The most important findings of cervical cancer are discharge and post-intercourse hemorrhage. 99% of cervical cancer is caused by HPV (Human papillomavirus) virus infection. There are more than 200 HPV types and HPV types 16 and 18 cause 70% of these cancer.

Other risk factors:

  • Polygamy
  • Sexual intercourse beginning younger than 18 years
  • Too many births
  • Smoking and alcohol
  • Bacteria and virus infection
  • Vitamin A deficiency
  • Vitamin C deficiency
  • Low socioeconomic level lifestyle
  • The spouse being uncircumcised
  • Weak immune system or using immunosuppressive drugs
  • Not doing smear

Cervical cancer is not a cancer that occurs suddenly.
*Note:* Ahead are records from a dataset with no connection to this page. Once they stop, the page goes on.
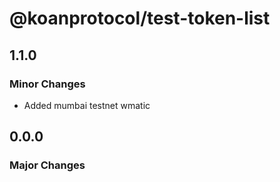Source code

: # @koanprotocol/test-token-list

## 1.1.0

### Minor Changes

- Added mumbai testnet wmatic

## 0.0.0

### Major Changes
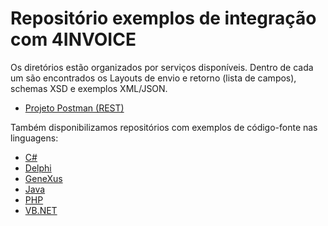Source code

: # Repositório exemplos de integração com 4INVOICE
Os diretórios estão organizados por serviços disponíveis. Dentro de cada um são encontrados os Layouts de envio e retorno (lista de campos), schemas XSD e exemplos XML/JSON.

- [Projeto Postman (REST)](https://documenter.getpostman.com/view/9193875/SztEanQL?version=latest#6bf035dc-7680-439e-baab-884293b1421e)

Também disponibilizamos repositórios com exemplos de código-fonte nas linguagens:
- [C#](https://github.com/migrate-company/integracao-InvoiCy-BR-csharp)
- [Delphi](https://github.com/migrate-company/integracao-InvoiCy-BR-delphi)
- [GeneXus](https://github.com/migrate-company/integracao-InvoiCy-BR-genexus)
- [Java](https://github.com/migrate-company/integracao-InvoiCy-BR-java)
- [PHP](https://github.com/migrate-company/integracao-InvoiCy-BR-php)
- [VB.NET](https://github.com/migrate-company/integracao-InvoiCy-BR-vbnet)

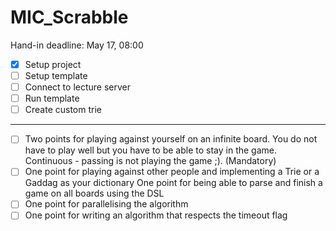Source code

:# MIC_Scrabble

Hand-in deadline: May 17, 08:00

- [x] Setup project
- [ ] Setup template
- [ ] Connect to lecture server
- [ ] Run template
- [ ] Create custom trie

---
- [ ] Two points for playing against yourself on an infinite board. You do not have to play well but you have to be able to stay in the game. Continuous -  passing is not playing the game ;). (Mandatory)
- [ ] One point for playing against other people and implementing a Trie or a Gaddag as your dictionary One point for being able to parse and finish a game  on all boards using the DSL
- [ ] One point for parallelising the algorithm
- [ ] One point for writing an algorithm that respects the timeout flag

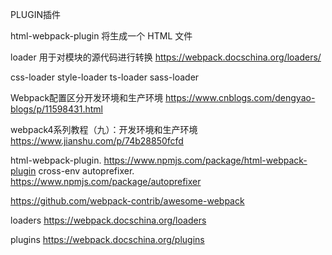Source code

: PLUGIN插件 

html-webpack-plugin 将生成一个 HTML 文件

loader 用于对模块的源代码进行转换
https://webpack.docschina.org/loaders/

css-loader 
style-loader
ts-loader
sass-loader

Webpack配置区分开发环境和生产环境
https://www.cnblogs.com/dengyao-blogs/p/11598431.html

webpack4系列教程（九）：开发环境和生产环境
https://www.jianshu.com/p/74b28850fcfd

html-webpack-plugin. https://www.npmjs.com/package/html-webpack-plugin
cross-env
autoprefixer. https://www.npmjs.com/package/autoprefixer


https://github.com/webpack-contrib/awesome-webpack

loaders
https://webpack.docschina.org/loaders

plugins
https://webpack.docschina.org/plugins
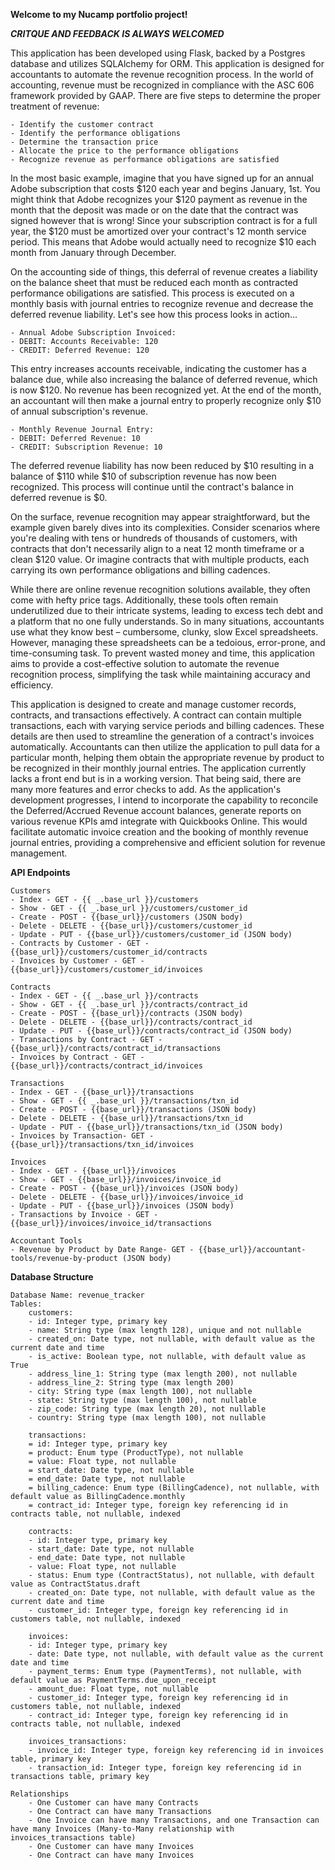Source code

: **Welcome to my Nucamp portfolio project!**

**_CRITQUE AND FEEDBACK IS ALWAYS WELCOMED_**

This application has been developed using Flask, backed by a Postgres database and utilizes SQLAlchemy for ORM. This application is designed for accountants to automate the revenue recognition process. In the world of accounting, revenue must be recognized in compliance with the ASC 606 framework provided by GAAP. There are five steps to determine the proper treatment of revenue:

    - Identify the customer contract
    - Identify the performance obligations
    - Determine the transaction price
    - Allocate the price to the performance obligations
    - Recognize revenue as performance obligations are satisfied

In the most basic example, imagine that you have signed up for an annual Adobe subscription that costs $120 each year and begins January, 1st. You might think that Adobe recognizes your $120 payment as revenue in the month that the deposit was made or on the date that the contract was signed however that is wrong! Since your subscription contract is for a full year, the $120 must be amortized over your contract's 12 month service period. This means that Adobe would actually need to recognize $10 each month from January through December.

On the accounting side of things, this deferral of revenue creates a liability on the balance sheet that must be reduced each month as contracted performance obiligations are satisfied. This process is executed on a monthly basis with journal entries to recognize revenue and decrease the deferred revenue liability. Let's see how this process looks in action...

    - Annual Adobe Subscription Invoiced:
    - DEBIT: Accounts Receivable: 120
    - CREDIT: Deferred Revenue: 120

This entry increases accounts receivable, indicating the customer has a balance due, while also increasing the balance of deferred revenue, which is now $120. No revenue has been recognized yet. At the end of the month, an accountant will then make a journal entry to properly recognize only $10 of annual subscription's revenue.

    - Monthly Revenue Journal Entry:
    - DEBIT: Deferred Revenue: 10
    - CREDIT: Subscription Revenue: 10

The deferred revenue liability has now been reduced by $10 resulting in a balance of $110 while $10 of subscription revenue has now been recognized. This process will continue until the contract's balance in deferred revenue is $0.

On the surface, revenue recognition may appear straightforward, but the example given barely dives into its complexities. Consider scenarios where you're dealing with tens or hundreds of thousands of customers, with contracts that don't necessarily align to a neat 12 month timeframe or a clean $120 value. Or imagine contracts that with multiple products, each carrying its own performance obligations and billing cadences.

While there are online revenue recognition solutions available, they often come with hefty price tags. Additionally, these tools often remain underutilized due to their intricate systems, leading to excess tech debt and a platform that no one fully understands. So in many situations, accountants use what they know best – cumbersome, clunky, slow Excel spreadsheets. However, managing these spreadsheets can be a tedoious, error-prone, and time-consuming task. To prevent wasted money and time, this application aims to provide a cost-effective solution to automate the revenue recognition process, simplifying the task while maintaining accuracy and efficiency.

This application is designed to create and manage customer records, contracts, and transactions effectively. A contract can contain multiple transactions, each with varying service periods and billing cadences. These details are then used to streamline the generation of a contract's invoices automatically. Accountants can then utilize the application to pull data for a particular month, helping them obtain the appropriate revenue by product to be recognized in their monthly journal entries. The application currently lacks a front end but is in a working version. That being said, there are many more features and error checks to add. As the application's development progresses, I intend to incorporate the capability to reconcile the Deferred/Accrued Revenue account balances, generate reports on various revenue KPIs amd integrate with Quickbooks Online. This would facilitate automatic invoice creation and the booking of monthly revenue journal entries, providing a comprehensive and efficient solution for revenue management.

**API Endpoints**

    Customers
    - Index - GET - {{ _.base_url }}/customers
    - Show - GET - {{ _.base_url }}/customers/customer_id
    - Create - POST - {{base_url}}/customers (JSON body)
    - Delete - DELETE - {{base_url}}/customers/customer_id
    - Update - PUT - {{base_url}}/customers/customer_id (JSON body)
    - Contracts by Customer - GET - {{base_url}}/customers/customer_id/contracts
    - Invoices by Customer - GET - {{base_url}}/customers/customer_id/invoices

    Contracts
    - Index - GET - {{ _.base_url }}/contracts
    - Show - GET - {{ _.base_url }}/contracts/contract_id
    - Create - POST - {{base_url}}/contracts (JSON body)
    - Delete - DELETE - {{base_url}}/contracts/contract_id
    - Update - PUT - {{base_url}}/contracts/contract_id (JSON body)
    - Transactions by Contract - GET - {{base_url}}/contracts/contract_id/transactions
    - Invoices by Contract - GET - {{base_url}}/contracts/contract_id/invoices

    Transactions
    - Index - GET - {{base_url}}/transactions
    - Show - GET - {{ _.base_url }}/transactions/txn_id
    - Create - POST - {{base_url}}/transactions (JSON body)
    - Delete - DELETE - {{base_url}}/transactions/txn_id
    - Update - PUT - {{base_url}}/transactions/txn_id (JSON body)
    - Invoices by Transaction- GET - {{base_url}}/transactions/txn_id/invoices

    Invoices
    - Index - GET - {{base_url}}/invoices
    - Show - GET - {{base_url}}/invoices/invoice_id
    - Create - POST - {{base_url}}/invoices (JSON body)
    - Delete - DELETE - {{base_url}}/invoices/invoice_id
    - Update - PUT - {{base_url}}/invoices (JSON body)
    - Transactions by Invoice - GET - {{base_url}}/invoices/invoice_id/transactions

    Accountant Tools
    - Revenue by Product by Date Range- GET - {{base_url}}/accountant-tools/revenue-by-product (JSON body)

**Database Structure**

    Database Name: revenue_tracker
    Tables:
        customers:
        - id: Integer type, primary key
        - name: String type (max length 128), unique and not nullable
        - created_on: Date type, not nullable, with default value as the current date and time
        - is_active: Boolean type, not nullable, with default value as True
        - address_line_1: String type (max length 200), not nullable
        - address_line_2: String type (max length 200)
        - city: String type (max length 100), not nullable
        - state: String type (max length 100), not nullable
        - zip_code: String type (max length 20), not nullable
        - country: String type (max length 100), not nullable

        transactions:
        = id: Integer type, primary key
        = product: Enum type (ProductType), not nullable
        = value: Float type, not nullable
        = start_date: Date type, not nullable
        = end_date: Date type, not nullable
        = billing_cadence: Enum type (BillingCadence), not nullable, with default value as BillingCadence.monthly
        = contract_id: Integer type, foreign key referencing id in contracts table, not nullable, indexed

        contracts:
        - id: Integer type, primary key
        - start_date: Date type, not nullable
        - end_date: Date type, not nullable
        - value: Float type, not nullable
        - status: Enum type (ContractStatus), not nullable, with default value as ContractStatus.draft
        - created_on: Date type, not nullable, with default value as the current date and time
        - customer_id: Integer type, foreign key referencing id in customers table, not nullable, indexed

        invoices:
        - id: Integer type, primary key
        - date: Date type, not nullable, with default value as the current date and time
        - payment_terms: Enum type (PaymentTerms), not nullable, with default value as PaymentTerms.due_upon_receipt
        - amount_due: Float type, not nullable
        - customer_id: Integer type, foreign key referencing id in customers table, not nullable, indexed
        - contract_id: Integer type, foreign key referencing id in contracts table, not nullable, indexed

        invoices_transactions:
        - invoice_id: Integer type, foreign key referencing id in invoices table, primary key
        - transaction_id: Integer type, foreign key referencing id in transactions table, primary key

    Relationships
        - One Customer can have many Contracts
        - One Contract can have many Transactions
        - One Invoice can have many Transactions, and one Transaction can have many Invoices (Many-to-Many relationship with invoices_transactions table)
        - One Customer can have many Invoices
        - One Contract can have many Invoices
It starts with some changes first. These are the precursor lesions of cancer which we call CIN (cervical intra-epithelial cancer). CIN is not a cancer, it is a deviation from the normal tissue of the uterus in the beginning of cancer. The majority of cases with CIN return to normal.

In normal deviations, Colposcopy, in which cervix is enlarged and examined after the application of some liquids, should be carried out. Colposcopy and biopsy sites are determined and biopsy is performed. Cervical cancer is diagnosed by biopsy.

As is the case in all cancers, early diagnosis is important in cervical cancer, and congenital removal of the cervix is sufficient in cases with early diagnosis, and this does not prevent the patient to have baby afterwards.

The most important fact in cervical cancer: A woman who has regular smears never gets cervical cancer.